* **課題 1**: 下のデータの行を、最初の行から「country: Liberia」を含む行まで、列名「項目」と「値」の2列のCSVにまとめてください。1行ごとに1レコードとし、各値はダブルクォートで囲んだ1つのフィールドに入れ、改行は空白に置き換え、画像は含めないでください。

* **出典**:

○ ○ ○ ○ ○

2021年04月22日
クリッパーのミキサー車
どうもです。
今日会社で書類をホチキス留めようとしたとき、何故か手に爪切りを持って書類を挟もうとしてました。
だいぶ疲れてるな・・・
さて、今回は初代クリッパーのミキサー車です。
以前標準車についてはこのブログで書きましたが、今ではまず残っていることのない特装車であるミキサー車を取り上げたいと思います。
とは言いながら・・・
実は今でもある所に初代クリッパーのミキサー車が保存されているんですよ。
今回はそのクリッパーをメインに、自分の知っている範囲ではありますがちょっと掘り下げて書いてみます。
初代クリッパーは以前の記事の通り1958年登場のプリンス自動車の2トントラックですが、このクリッパーをベースに様々な特装車が存在していました。

○ ○ ○ ○ ○

* **課題 2**: 上の出典から、「今日会社で書類をホチキス留め」から「っと掘り下げて書いてみます。」までを、一字も変えずに抜き出してください。

○ ○ ○ ○ ○

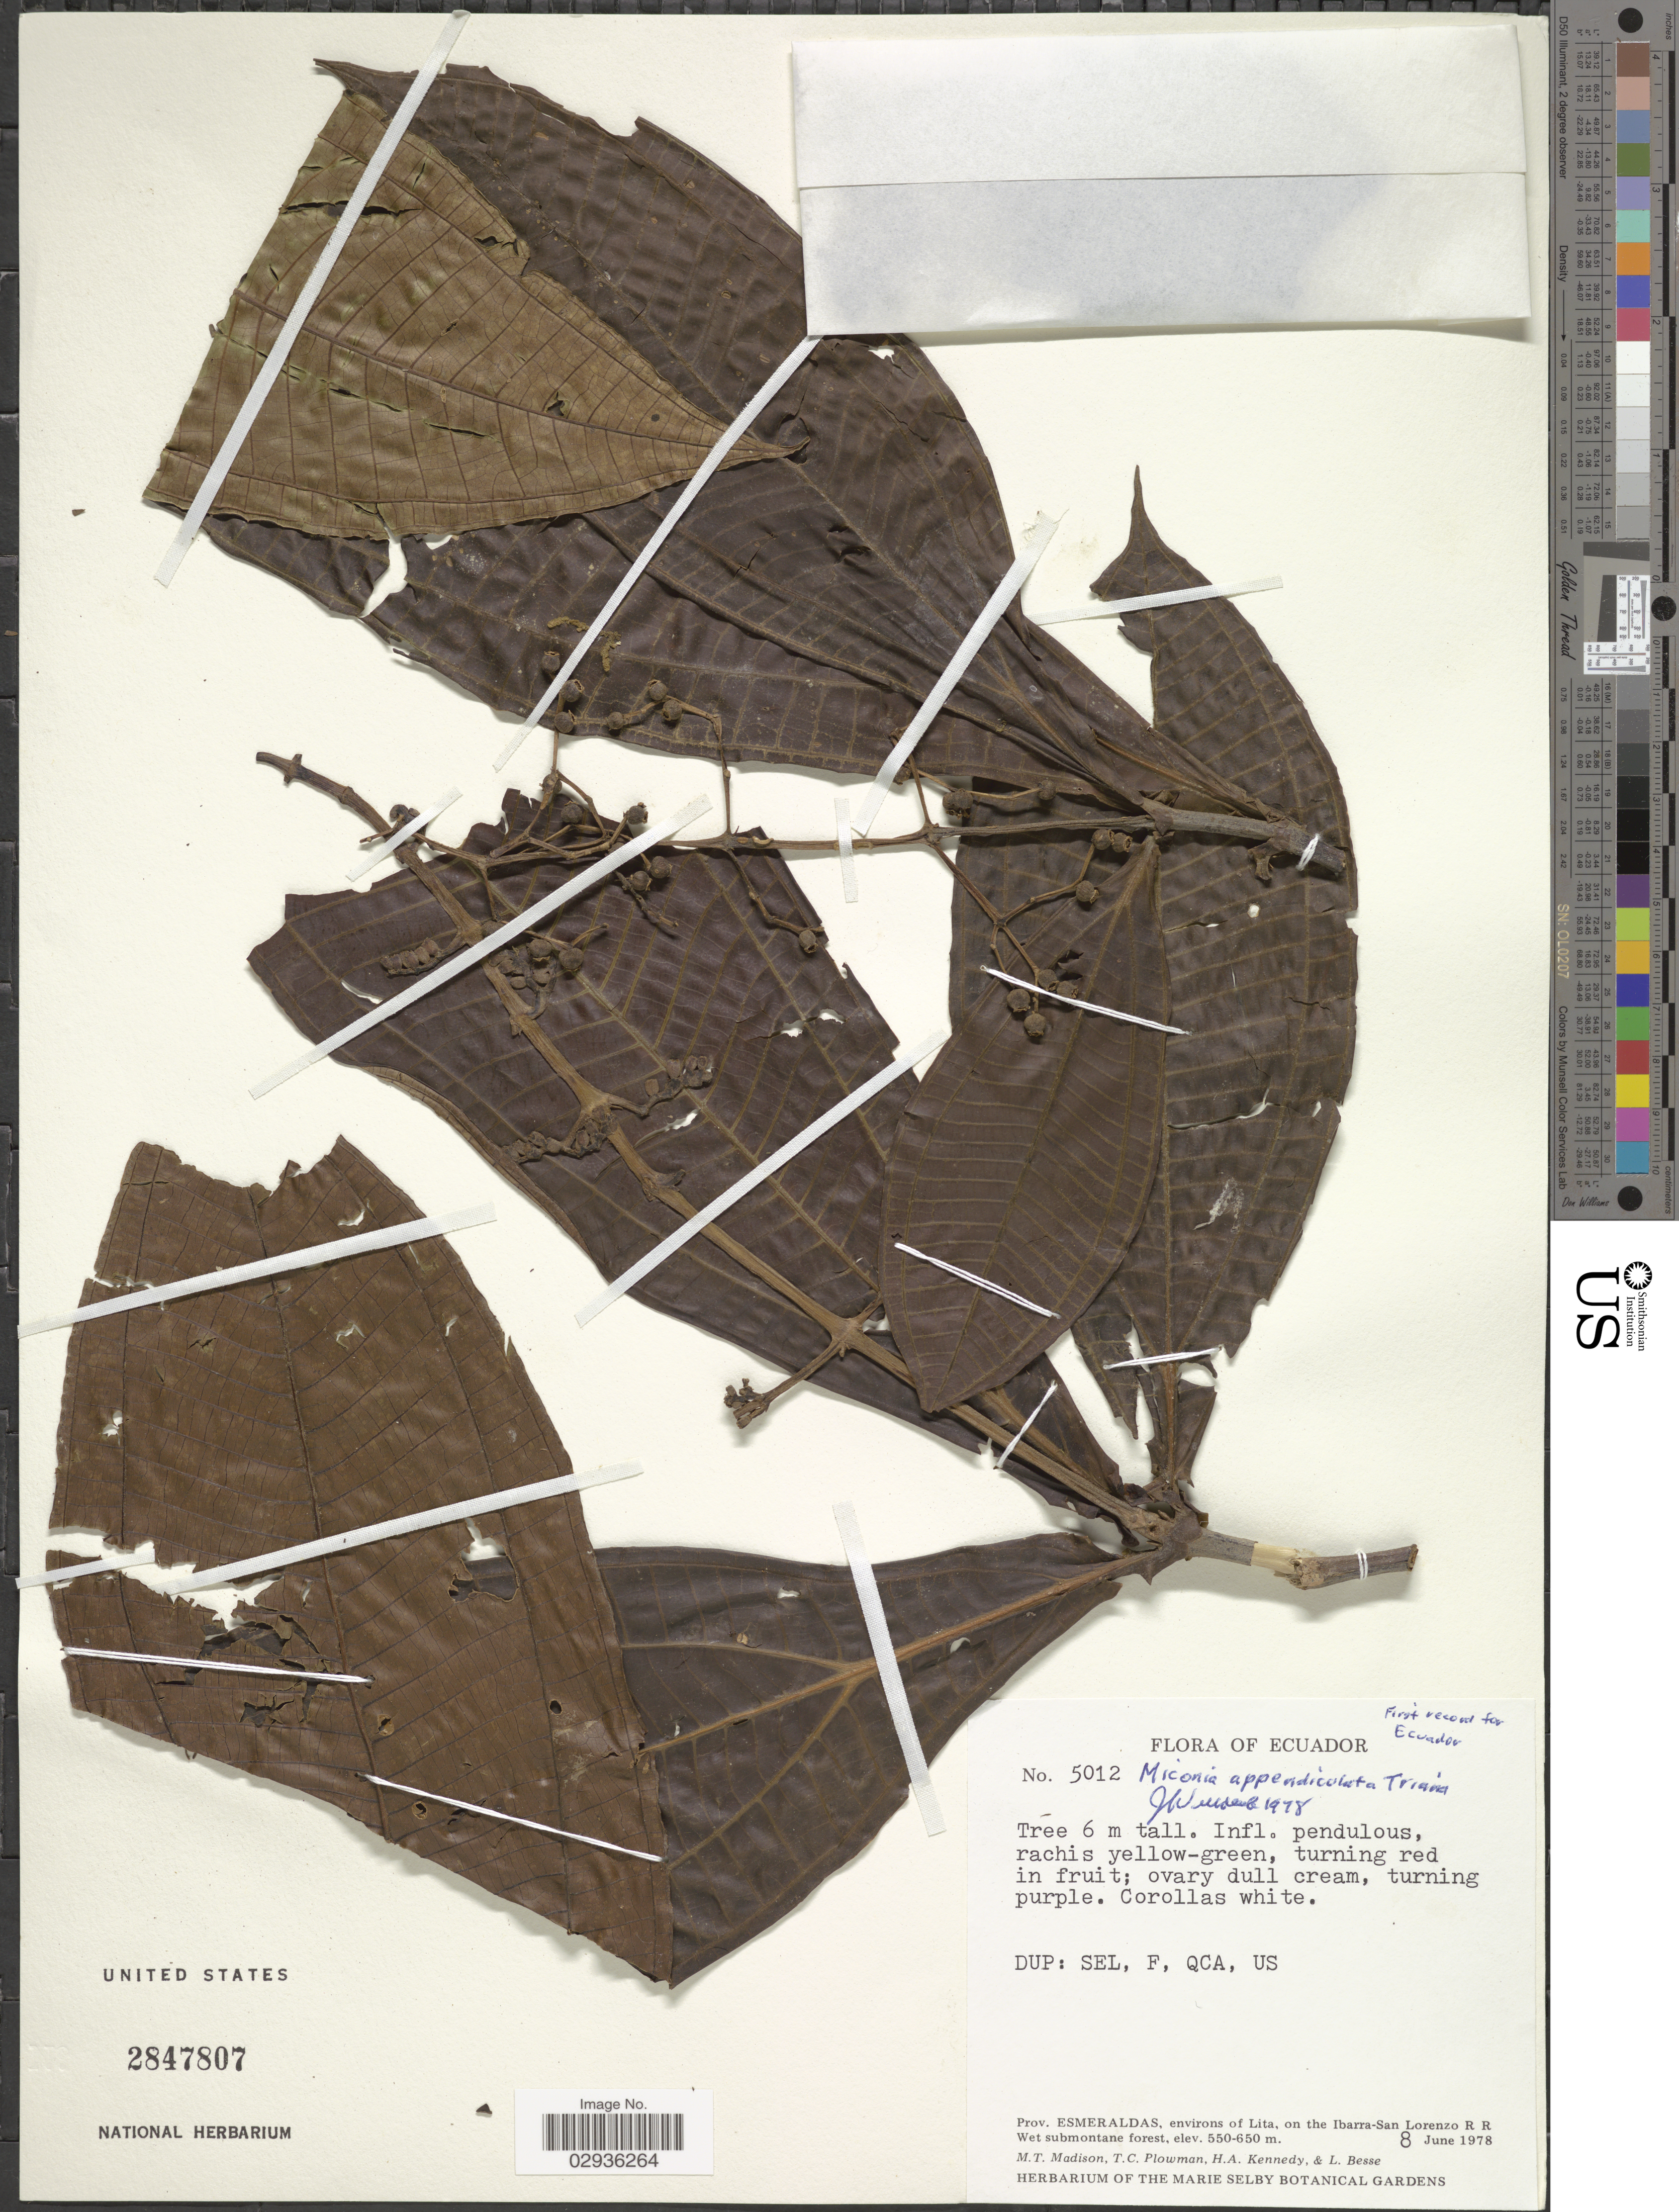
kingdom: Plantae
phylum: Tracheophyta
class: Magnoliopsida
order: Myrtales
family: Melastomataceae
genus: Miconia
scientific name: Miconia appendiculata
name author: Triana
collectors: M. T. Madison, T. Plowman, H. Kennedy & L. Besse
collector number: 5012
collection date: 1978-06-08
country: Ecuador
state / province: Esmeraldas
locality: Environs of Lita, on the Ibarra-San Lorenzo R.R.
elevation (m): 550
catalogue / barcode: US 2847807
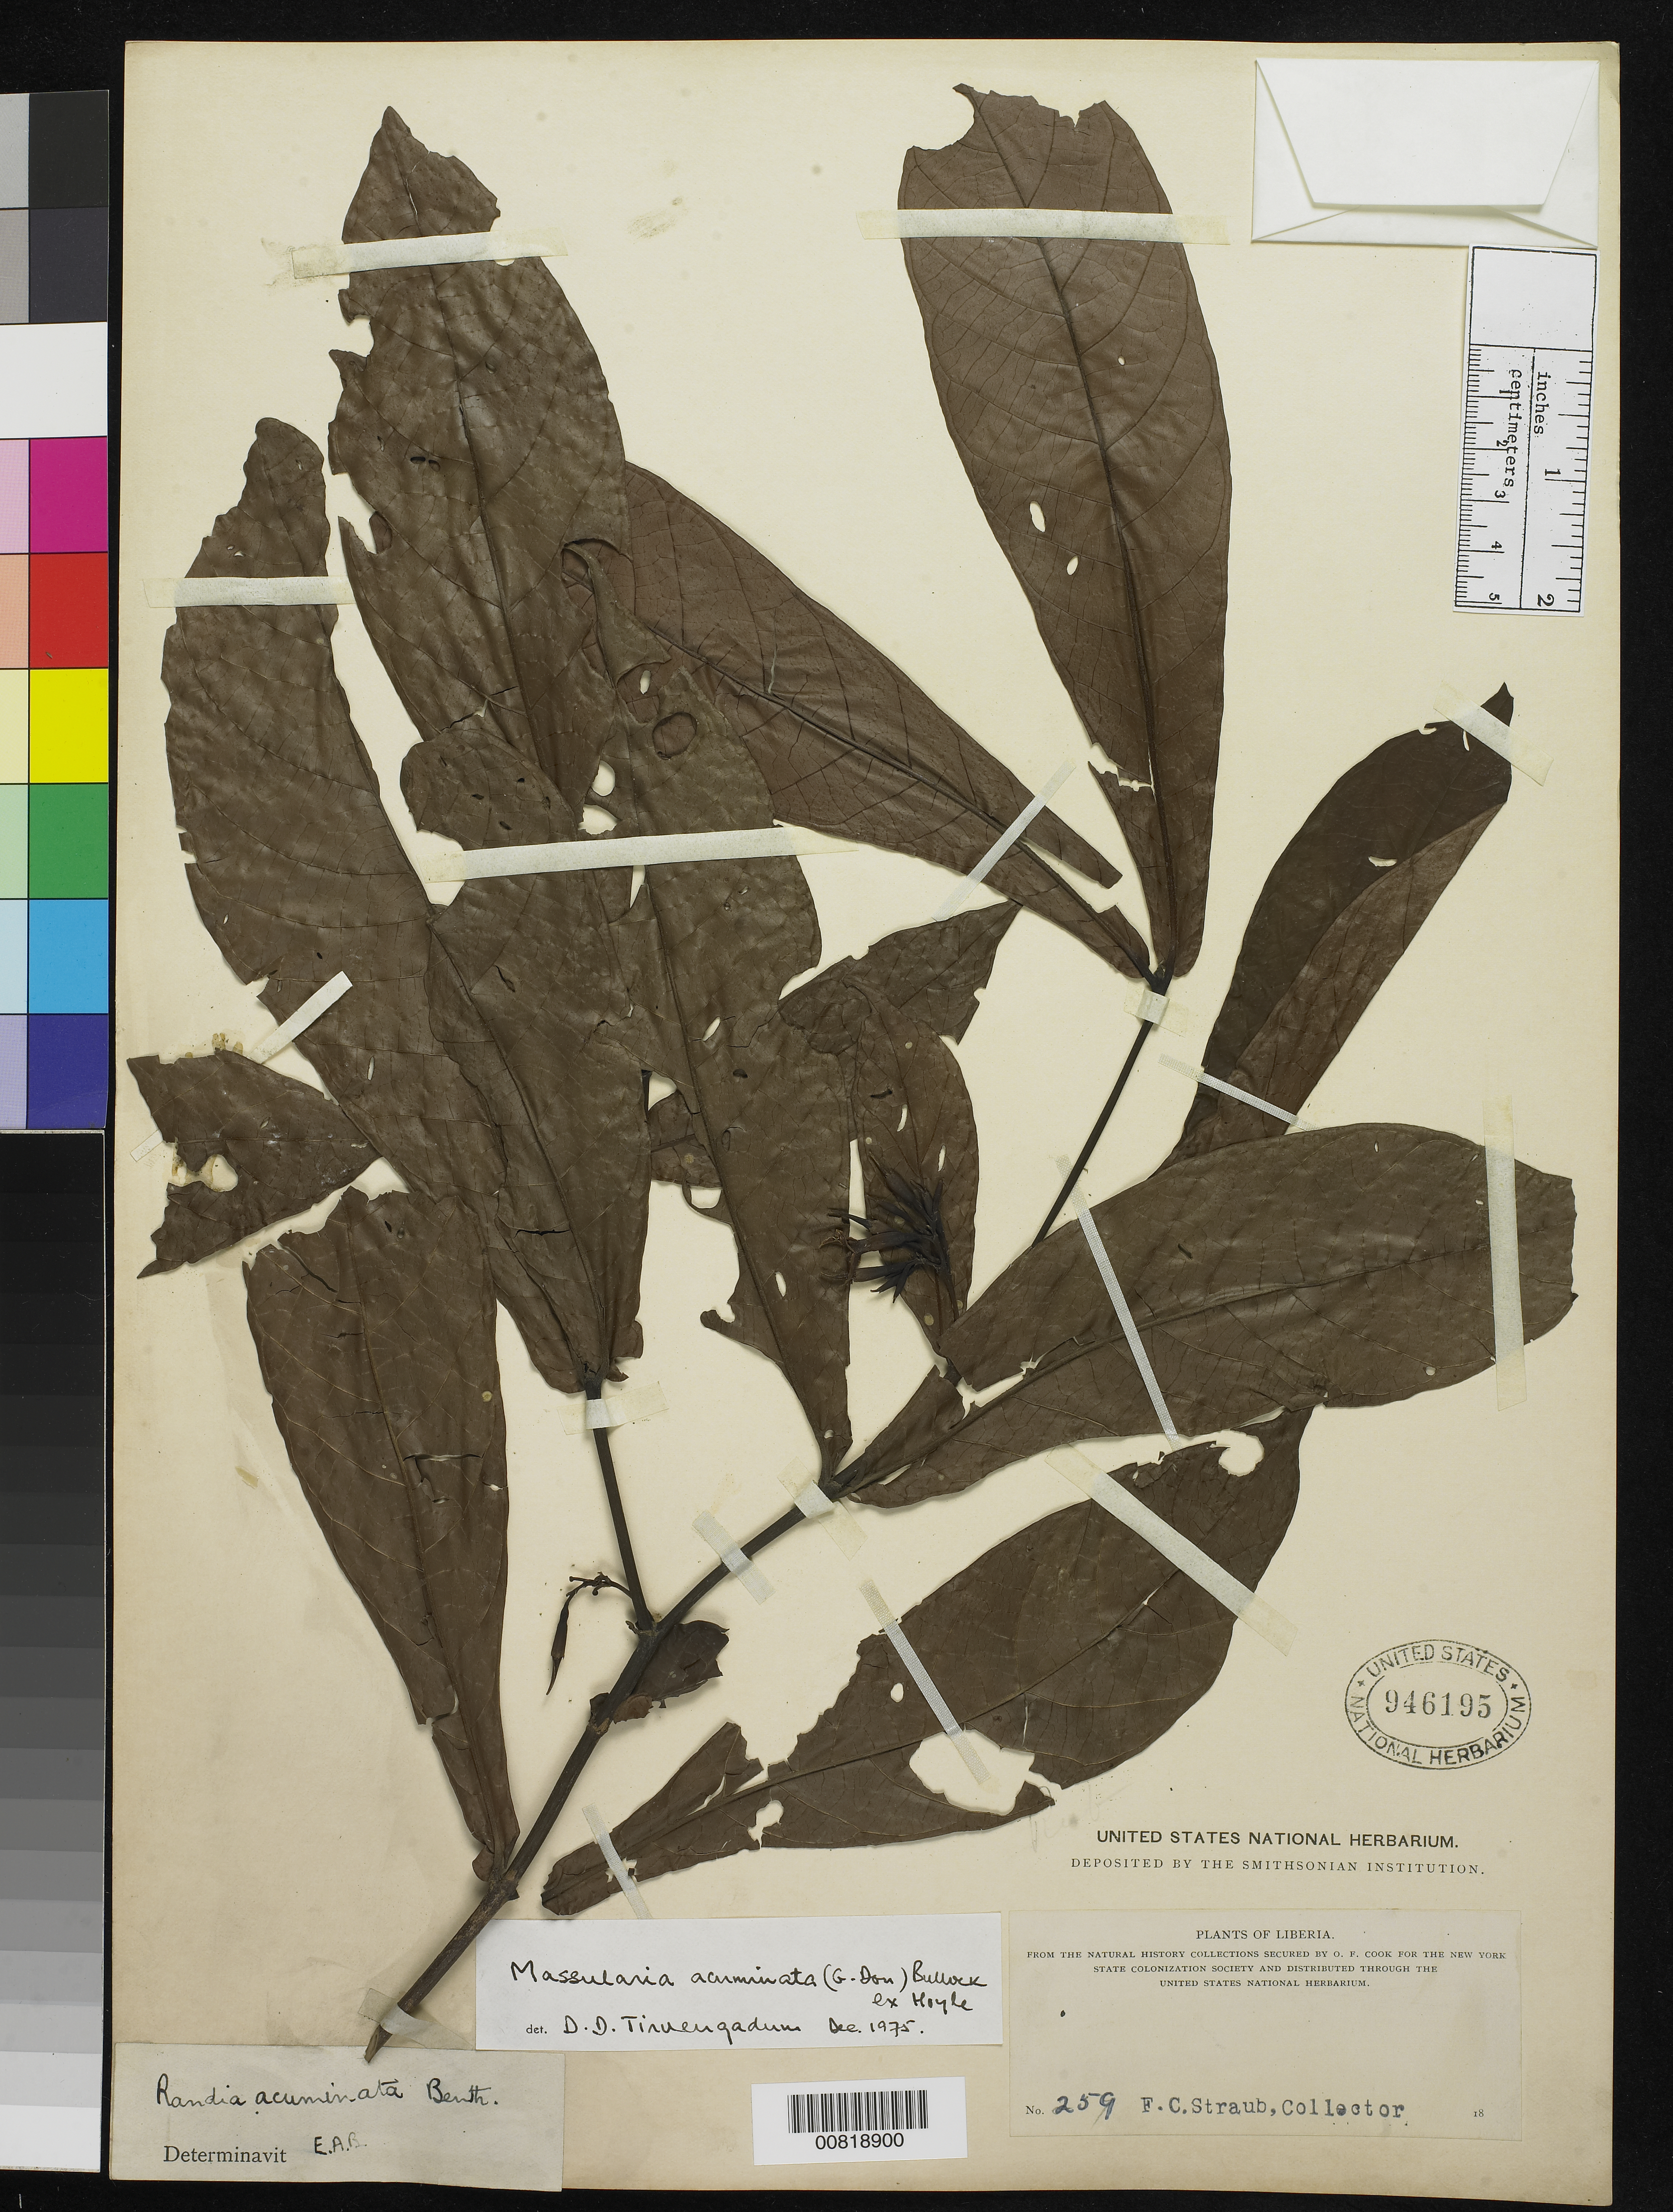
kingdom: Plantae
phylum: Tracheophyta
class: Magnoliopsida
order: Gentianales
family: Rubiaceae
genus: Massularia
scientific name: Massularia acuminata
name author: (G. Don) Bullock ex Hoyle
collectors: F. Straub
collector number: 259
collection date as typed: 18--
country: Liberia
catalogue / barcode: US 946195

○ ○ ○ ○ ○

* **解答例 1**:
項目,値
"kingdom:","Plantae"
"phylum:","Tracheophyta"
"class:","Magnoliopsida"
"order:","Myrtales"
"family:","Melastomataceae"
"genus:","Miconia"
"scientific name:","Miconia appendiculata"
"name author:","Triana"
"collectors:","M. T. Madison, T. Plowman, H. Kennedy & L. Besse"
"collector number:","5012"
"collection date:","1978-06-08"
"country:","Ecuador"
"state / province:","Esmeraldas"
"locality:","Environs of Lita, on the Ibarra-San Lorenzo R.R."
"elevation (m):","550"
"catalogue / barcode:","US 2847807"
"kingdom:","Plantae"
"phylum:","Tracheophyta"
"class:","Magnoliopsida"
"order:","Gentianales"
"family:","Rubiaceae"
"genus:","Massularia"
"scientific name:","Massularia acuminata"
"name author:","(G. Don) Bullock ex Hoyle"
"collectors:","F. Straub"
"collector number:","259"
"collection date as typed:","18--"
"country:","Liberia"

* **解答例 2**:
今日会社で書類をホチキス留めようとしたとき、何故か手に爪切りを持って書類を挟もうとしてました。
だいぶ疲れてるな・・・
さて、今回は初代クリッパーのミキサー車です。
以前標準車についてはこのブログで書きましたが、今ではまず残っていることのない特装車であるミキサー車を取り上げたいと思います。
とは言いながら・・・
実は今でもある所に初代クリッパーのミキサー車が保存されているんですよ。
今回はそのクリッパーをメインに、自分の知っている範囲ではありますがちょっと掘り下げて書いてみます。